DeepMind has extended DQfD in several ways. Upon a literature search, it seems like two relevant follow-up works are:

  • Distributed Prioritized Experience Replay, with the OpenReview link here for ICLR 2018. The main idea of this paper is to scale up the experience replay data by having many actors collect experience. Their framework is called Ape-X, and they claim that Ape-X DQN achieves a new state of the art performance on Atari games. This paper is not that particularly relevant to DQfD, but I include it here mainly because a follow-up paper (see below) used this technique with DQfD.

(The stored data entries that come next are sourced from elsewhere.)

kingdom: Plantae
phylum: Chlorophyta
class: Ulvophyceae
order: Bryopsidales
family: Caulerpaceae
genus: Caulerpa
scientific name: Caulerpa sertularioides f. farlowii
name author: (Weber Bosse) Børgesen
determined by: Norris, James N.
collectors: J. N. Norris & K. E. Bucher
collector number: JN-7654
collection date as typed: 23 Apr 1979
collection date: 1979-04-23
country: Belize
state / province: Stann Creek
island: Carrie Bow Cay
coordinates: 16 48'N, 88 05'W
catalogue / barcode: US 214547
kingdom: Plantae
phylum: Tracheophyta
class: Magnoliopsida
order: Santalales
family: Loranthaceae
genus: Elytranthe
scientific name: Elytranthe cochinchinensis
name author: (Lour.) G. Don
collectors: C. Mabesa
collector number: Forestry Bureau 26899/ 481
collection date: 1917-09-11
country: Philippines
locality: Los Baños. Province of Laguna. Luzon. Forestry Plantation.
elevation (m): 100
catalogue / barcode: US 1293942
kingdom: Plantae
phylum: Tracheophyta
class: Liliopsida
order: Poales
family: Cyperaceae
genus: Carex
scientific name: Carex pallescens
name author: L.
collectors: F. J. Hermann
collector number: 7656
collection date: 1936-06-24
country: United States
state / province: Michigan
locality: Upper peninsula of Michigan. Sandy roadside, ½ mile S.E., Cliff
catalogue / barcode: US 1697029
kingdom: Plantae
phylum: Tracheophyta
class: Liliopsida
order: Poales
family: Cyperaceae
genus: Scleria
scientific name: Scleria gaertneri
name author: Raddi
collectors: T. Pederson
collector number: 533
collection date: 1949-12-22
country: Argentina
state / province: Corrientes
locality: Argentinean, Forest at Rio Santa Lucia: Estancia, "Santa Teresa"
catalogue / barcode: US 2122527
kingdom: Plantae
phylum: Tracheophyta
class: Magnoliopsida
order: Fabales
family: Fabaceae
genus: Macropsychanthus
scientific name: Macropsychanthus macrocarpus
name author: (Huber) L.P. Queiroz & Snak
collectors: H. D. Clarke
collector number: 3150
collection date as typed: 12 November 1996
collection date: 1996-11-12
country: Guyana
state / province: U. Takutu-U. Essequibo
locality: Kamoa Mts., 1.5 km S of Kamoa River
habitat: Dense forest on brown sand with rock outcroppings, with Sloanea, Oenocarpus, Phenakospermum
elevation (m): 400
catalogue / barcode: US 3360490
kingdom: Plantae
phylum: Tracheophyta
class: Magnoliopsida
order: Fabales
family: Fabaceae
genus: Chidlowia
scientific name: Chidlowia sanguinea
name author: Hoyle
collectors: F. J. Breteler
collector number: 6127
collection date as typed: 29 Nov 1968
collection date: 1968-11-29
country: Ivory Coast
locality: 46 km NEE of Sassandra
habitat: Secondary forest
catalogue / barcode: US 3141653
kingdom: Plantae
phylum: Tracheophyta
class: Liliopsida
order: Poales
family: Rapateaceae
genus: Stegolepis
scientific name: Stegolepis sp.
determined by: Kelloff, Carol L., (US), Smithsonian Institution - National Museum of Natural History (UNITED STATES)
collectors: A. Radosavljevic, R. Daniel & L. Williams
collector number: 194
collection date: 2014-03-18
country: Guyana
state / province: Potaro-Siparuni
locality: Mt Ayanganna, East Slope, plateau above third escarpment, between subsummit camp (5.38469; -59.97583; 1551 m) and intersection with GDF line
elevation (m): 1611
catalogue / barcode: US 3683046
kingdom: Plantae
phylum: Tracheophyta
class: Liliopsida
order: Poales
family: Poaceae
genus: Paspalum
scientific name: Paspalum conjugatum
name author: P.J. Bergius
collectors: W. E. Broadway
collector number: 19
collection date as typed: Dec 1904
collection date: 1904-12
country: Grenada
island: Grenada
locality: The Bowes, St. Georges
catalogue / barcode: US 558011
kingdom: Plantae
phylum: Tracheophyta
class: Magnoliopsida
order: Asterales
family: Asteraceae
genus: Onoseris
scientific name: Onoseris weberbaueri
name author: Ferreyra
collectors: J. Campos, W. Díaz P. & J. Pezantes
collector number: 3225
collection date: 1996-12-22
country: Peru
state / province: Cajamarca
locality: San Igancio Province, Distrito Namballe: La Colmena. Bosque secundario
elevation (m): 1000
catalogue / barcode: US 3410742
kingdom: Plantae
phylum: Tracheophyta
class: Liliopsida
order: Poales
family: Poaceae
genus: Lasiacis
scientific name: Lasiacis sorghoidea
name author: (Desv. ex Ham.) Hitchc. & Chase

  • Observe and Look Further: Achieving Consistent Performance on Atari. This one appeared to have been rejected from ICLR 2019, unfortunately, and I’m a little concerned about the rationale. If the reviewers say that there are not enough experiments, then what does this mean for people who do not have as much compute? In any case, this paper proposes the Ape-X DQfD algorithm, which as one might expect combines DQfD with the distributed prioritized experience replay algorithm. DeepMind was able to increase discount factor to be $\gamma=0.999$, which they argue allows for an order of magnitude more downstream reward data. Some other hyperparameter changes: the large margin value increases to $\sqrt{0.999}$, and there is now no prioritization, just a fixed proportion of student-teacher samples in each minibatch. Huh, that’s interesting. I would like to understand this rationale better.

Combining IL and RL is a fascinating concept. I will keep reading relevant papers to remain at the frontiers of knowledge.

Update May 2019: I have a blog post which describes some follow-up work in more detail.